#### Requirement:
Copy the text lines of all the records below character for character, and leave the pictures out of your answer.

Data excerpts:
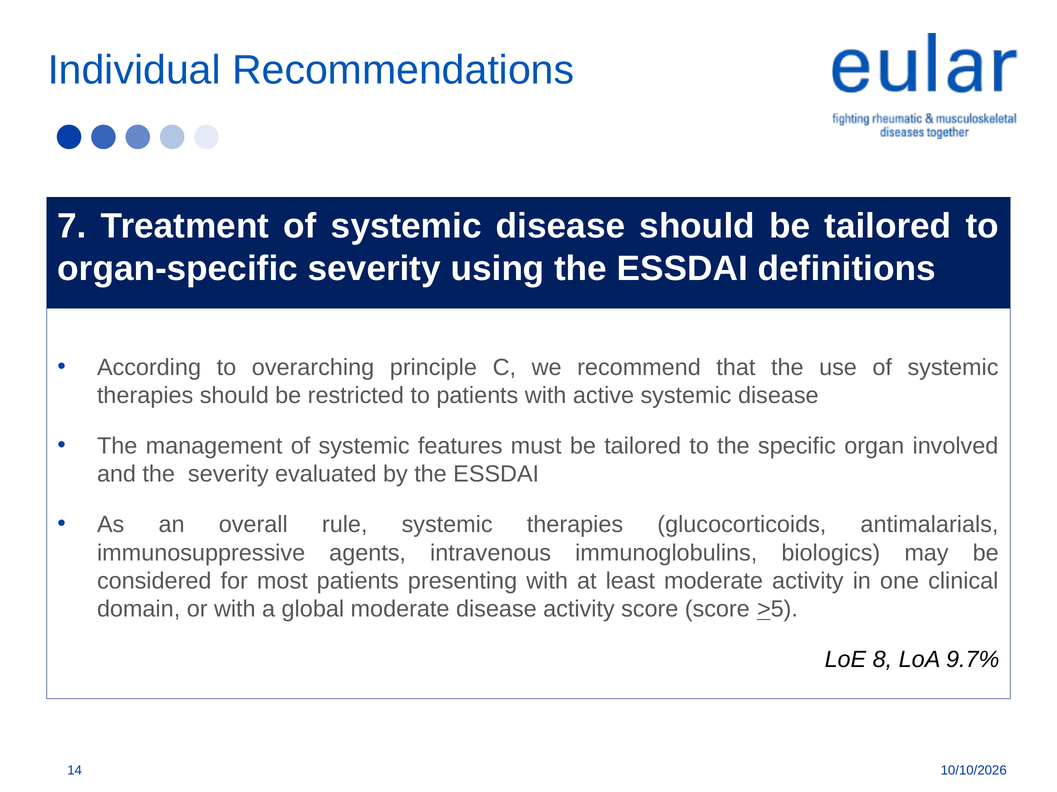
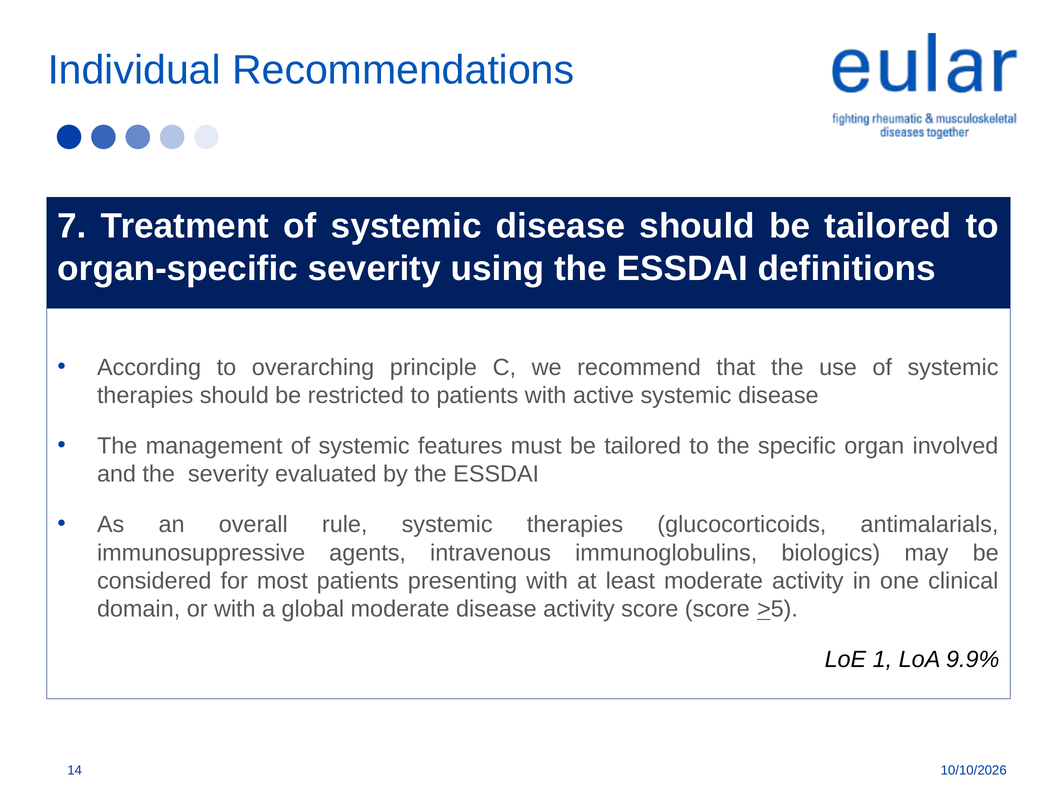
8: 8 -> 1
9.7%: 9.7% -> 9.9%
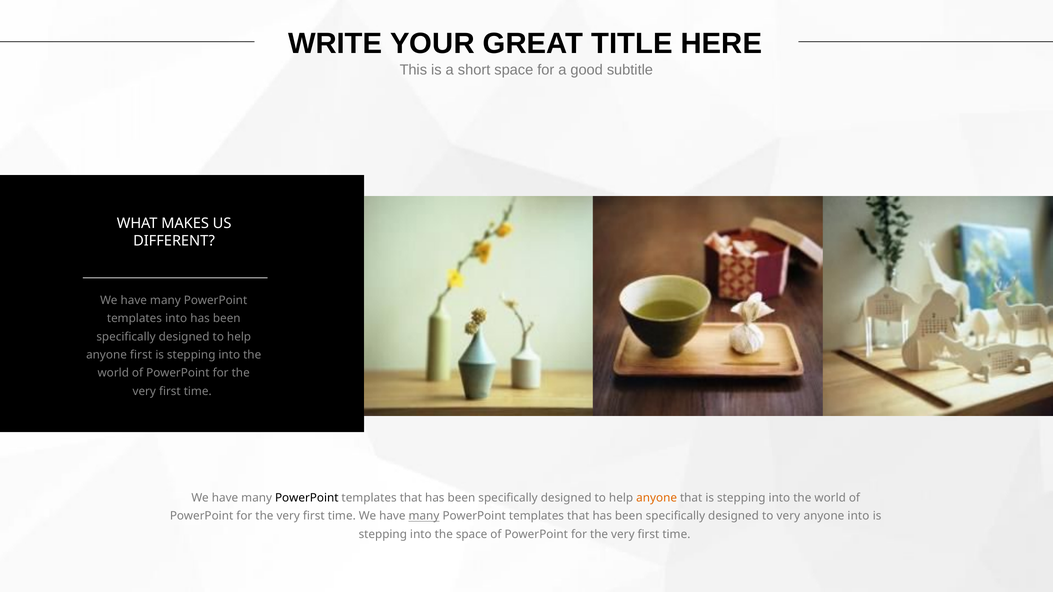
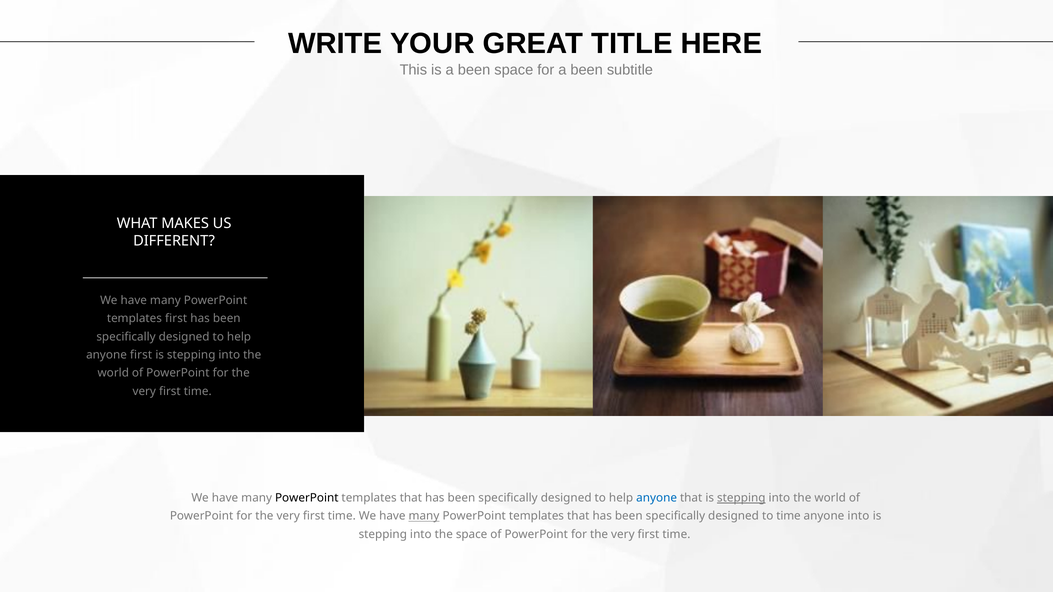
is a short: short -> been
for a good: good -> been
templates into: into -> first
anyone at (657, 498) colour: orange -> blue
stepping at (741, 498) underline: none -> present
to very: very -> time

#### Solution to this exercise:
8: 8 -> 1
9.7%: 9.7% -> 9.9%
is a short: short -> been
for a good: good -> been
templates into: into -> first
anyone at (657, 498) colour: orange -> blue
stepping at (741, 498) underline: none -> present
to very: very -> time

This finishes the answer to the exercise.